-- START OF Document segment --

Posts Tagged ‘comparative advantage’


Greg Mankiw’s fascinating, bizarre, twisted logic

February 4, 2011

I have the privilege of taking a macroeconomics class that uses a textbook by Greg Mankiw, former economic adviser to George W. Bush. Which has been kind of weirdly enjoyable, because Mankiw presents such a caricature of economics that it’s really easy to pinpoint weaknesses of the field. His text, for instance, offers absolutely no critique of GDP – he mentions that GDP doesn’t cover the informal sector, but makes no mention of why GDP might be a problematic measure of national well-being.

Here a couple choice things from the textbook we’re using and his Principles textbook, which I found online. First, from the latter:

International trade in goods and services can improve the economic well-being of a country’s citizens. Trade is, in some ways, a type of technology. When a country exports wheat and imports textiles, the country benefits as if it had invented a technology for turning wheat into textiles. A country that eliminates trade restrictions will, therefore, experience the same kind of economic growth that would occur after a major technological advance.

This has got to be the weirdest and least compelling defense of Ricardian comparative advantage I have ever read.

-- END OF Document segment --

What is asked ▸
#1 Can you set down, word for word, the part of the post about Greg Mankiw's textbook that opens with the words containing "Greg Mankiw’s fascinating, bizarre, twisted logic" and closes with "of national well-being."?
#2 Could you take the post about Greg Mankiw's textbook further, starting right after its last sentence?
The data after this point comes from a different source.

-- START OF Provided data --

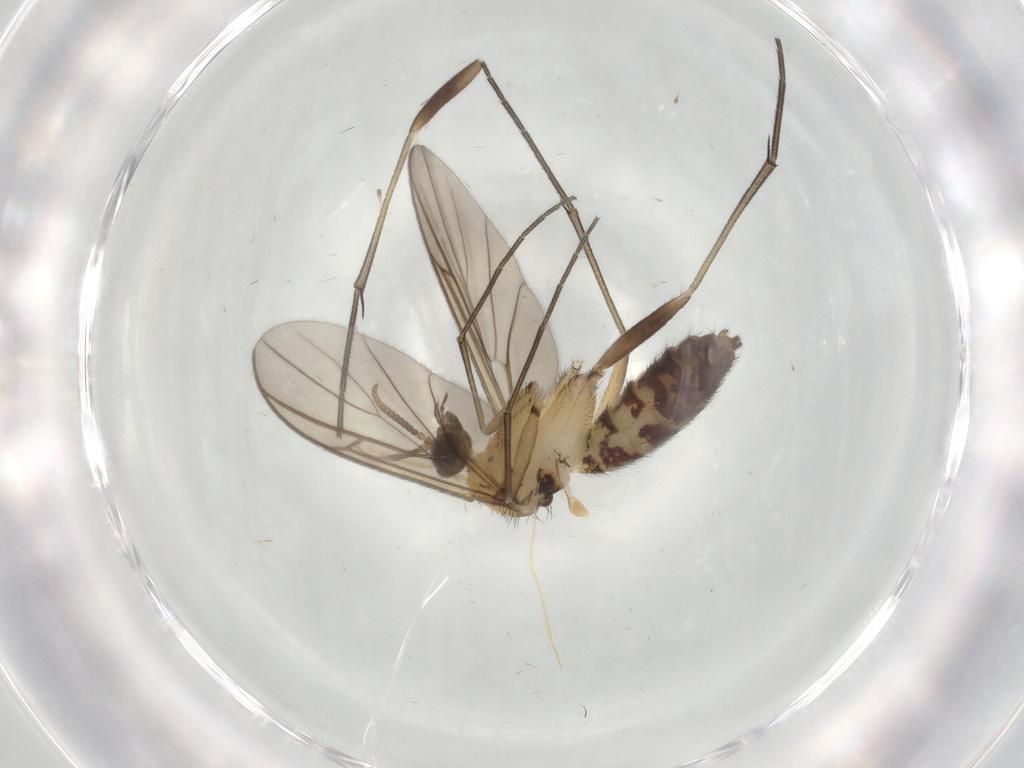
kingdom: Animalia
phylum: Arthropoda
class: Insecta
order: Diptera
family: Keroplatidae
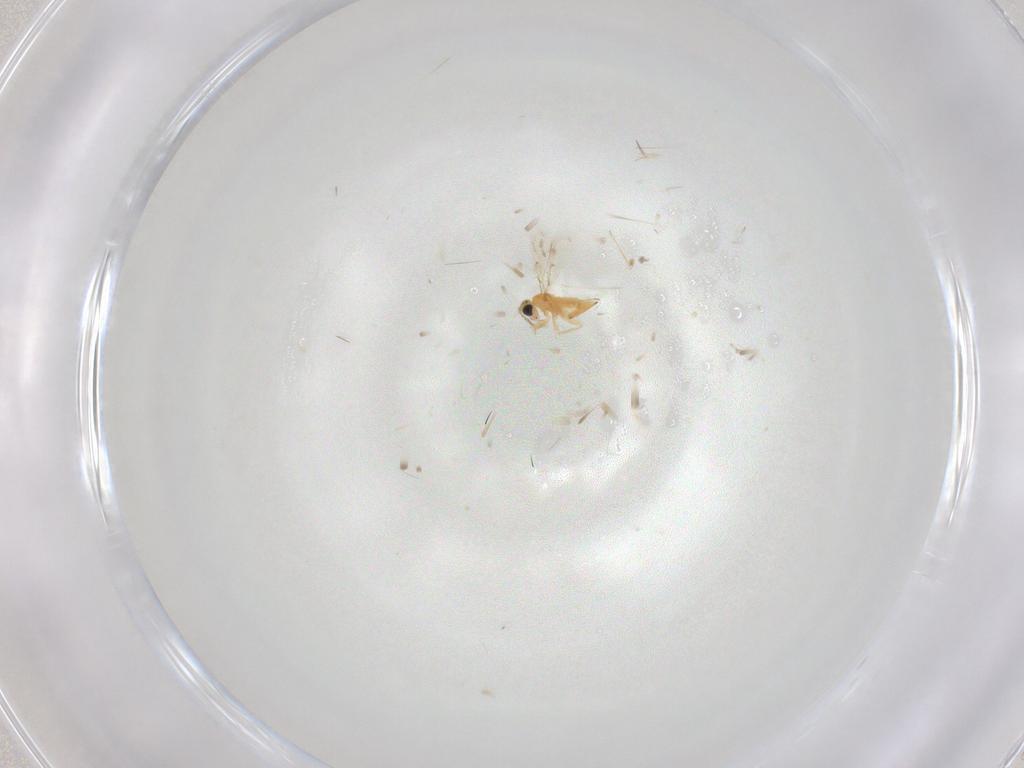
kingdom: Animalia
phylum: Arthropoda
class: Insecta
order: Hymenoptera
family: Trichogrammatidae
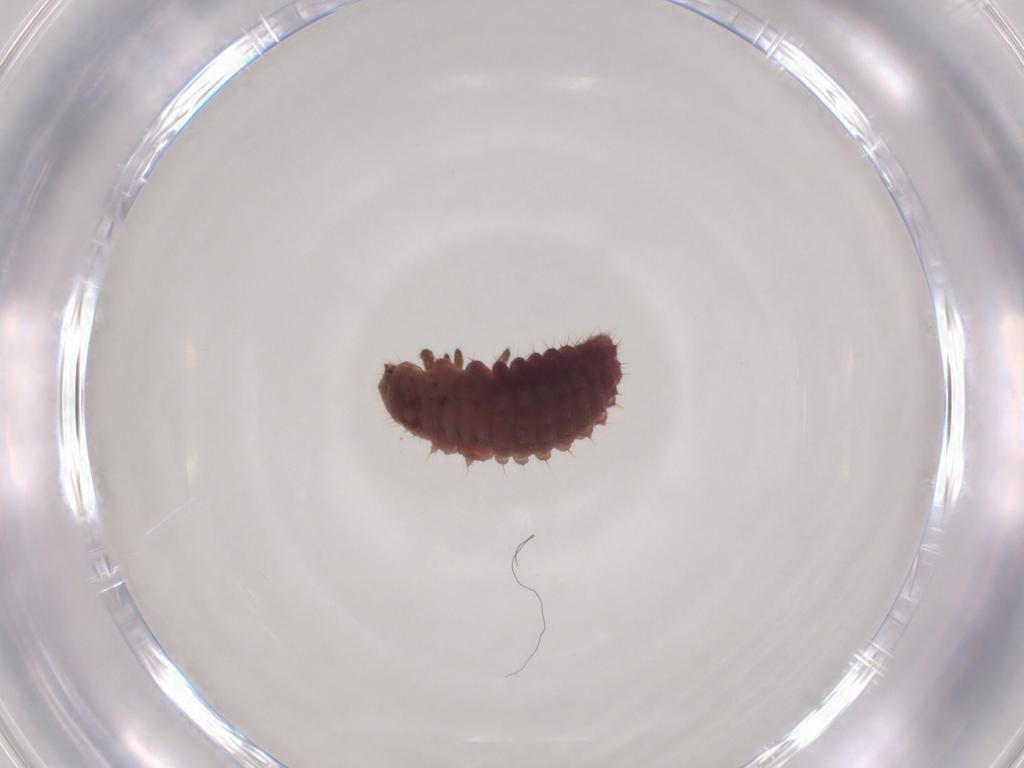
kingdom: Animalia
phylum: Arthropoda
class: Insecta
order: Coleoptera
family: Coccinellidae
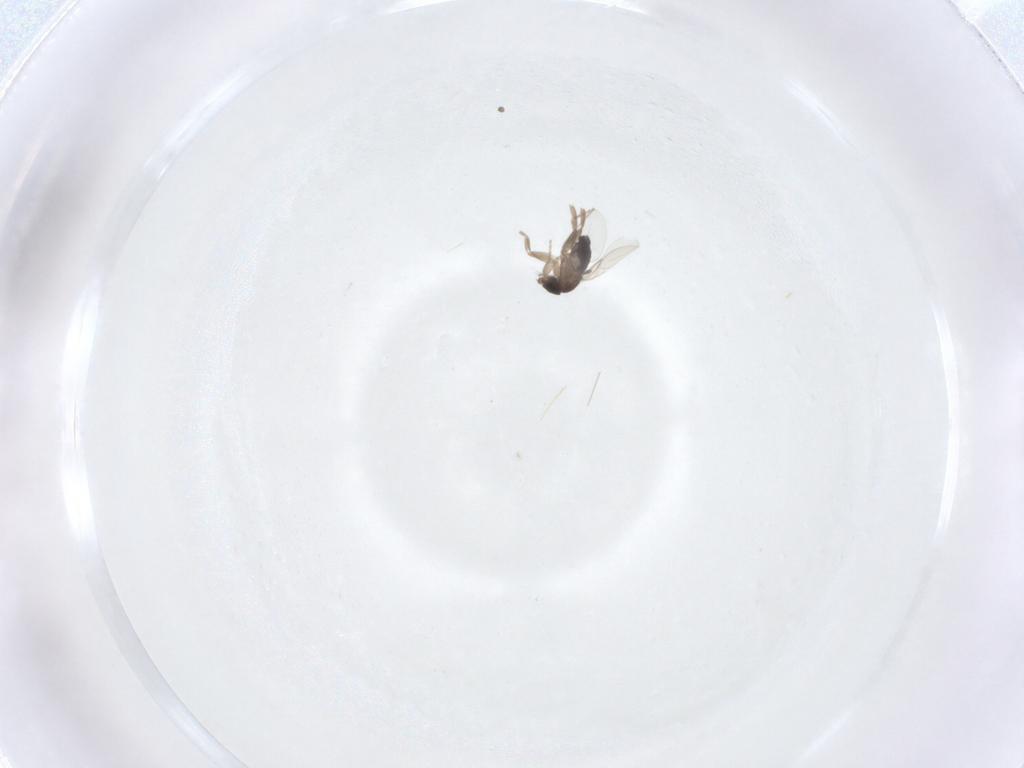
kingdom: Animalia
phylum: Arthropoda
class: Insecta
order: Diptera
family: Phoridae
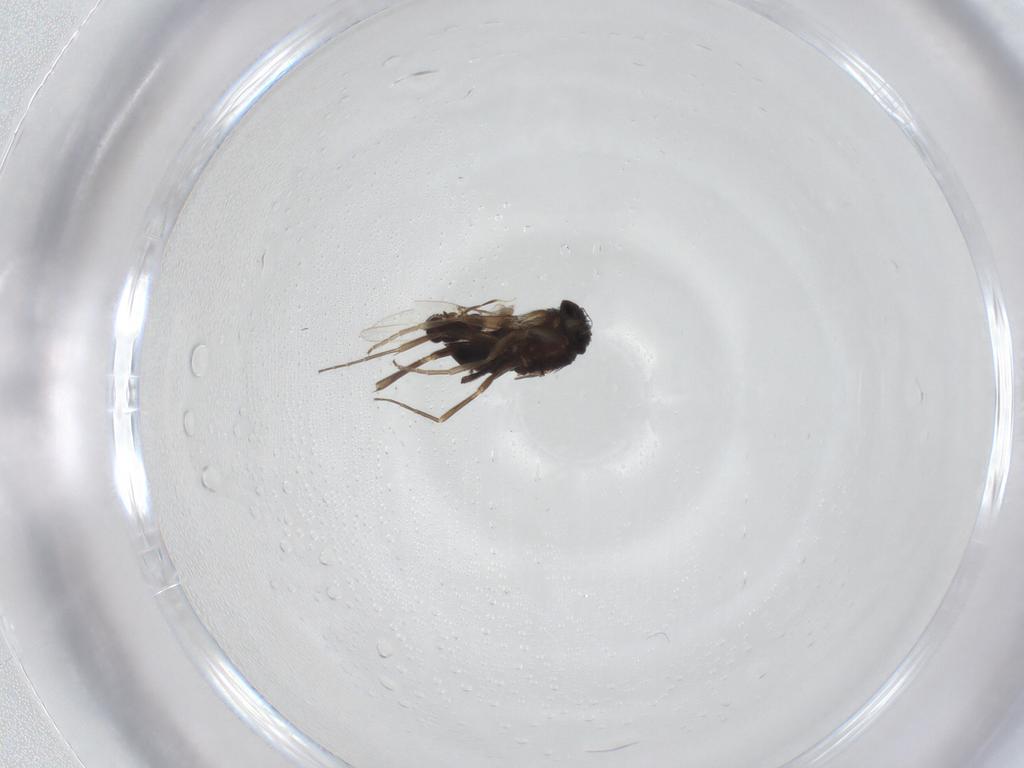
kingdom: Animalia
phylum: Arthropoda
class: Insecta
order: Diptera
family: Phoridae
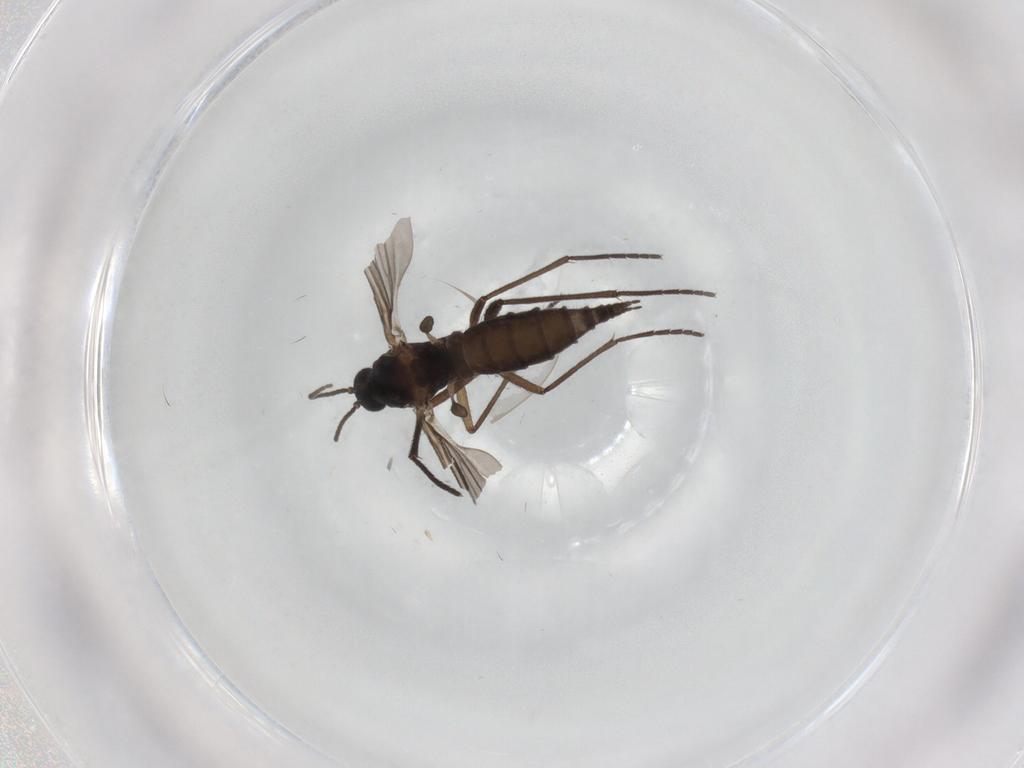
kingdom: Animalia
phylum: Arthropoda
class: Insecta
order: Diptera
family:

-- END OF Provided data --

Solved tasks ▸
#1
Greg Mankiw’s fascinating, bizarre, twisted logic

February 4, 2011

I have the privilege of taking a macroeconomics class that uses a textbook by Greg Mankiw, former economic adviser to George W. Bush. Which has been kind of weirdly enjoyable, because Mankiw presents such a caricature of economics that it’s really easy to pinpoint weaknesses of the field. His text, for instance, offers absolutely no critique of GDP – he mentions that GDP doesn’t cover the informal sector, but makes no mention of why GDP might be a problematic measure of national well-being.

#2
On why capital does not flow to poor countries:

Poor nations have not only lower levels of capital accumulation… but also inferior production capabilities… a second reason capital might not flow to poor nations is that property rights are often not enforced. […] Whichever of these two reasons is correct, the challenge for poor nations is to find ways to reverse the situation. If these nations offered the same production efficiency and legal proetctions as the U.S. economy, the direction of international capital flows would likely reverse. The U.S. trade deficit would become a trade surplus, and capital would flow to these emerging nations. Such a change would help the poor of the world escape poverty.

I like how Mankiw manages to, in one stroke of ingenious logic, blame poor countries for being poor and for perpetuating the U.S. trade deficit.

Less humorous and more indicative of the nature of this textbook are Mankiw’s “Four Most Important Unresolved Questions of Macroeconomics,” with which he closes the book:

  1. How should policymakers try to promote growth in the country’s natural level of output?
  2. Should policymakers try to stabilize the economy?
  3. How costly is inflation, and how costly is reducing inflation?
  4. How big a problem are government budget deficits?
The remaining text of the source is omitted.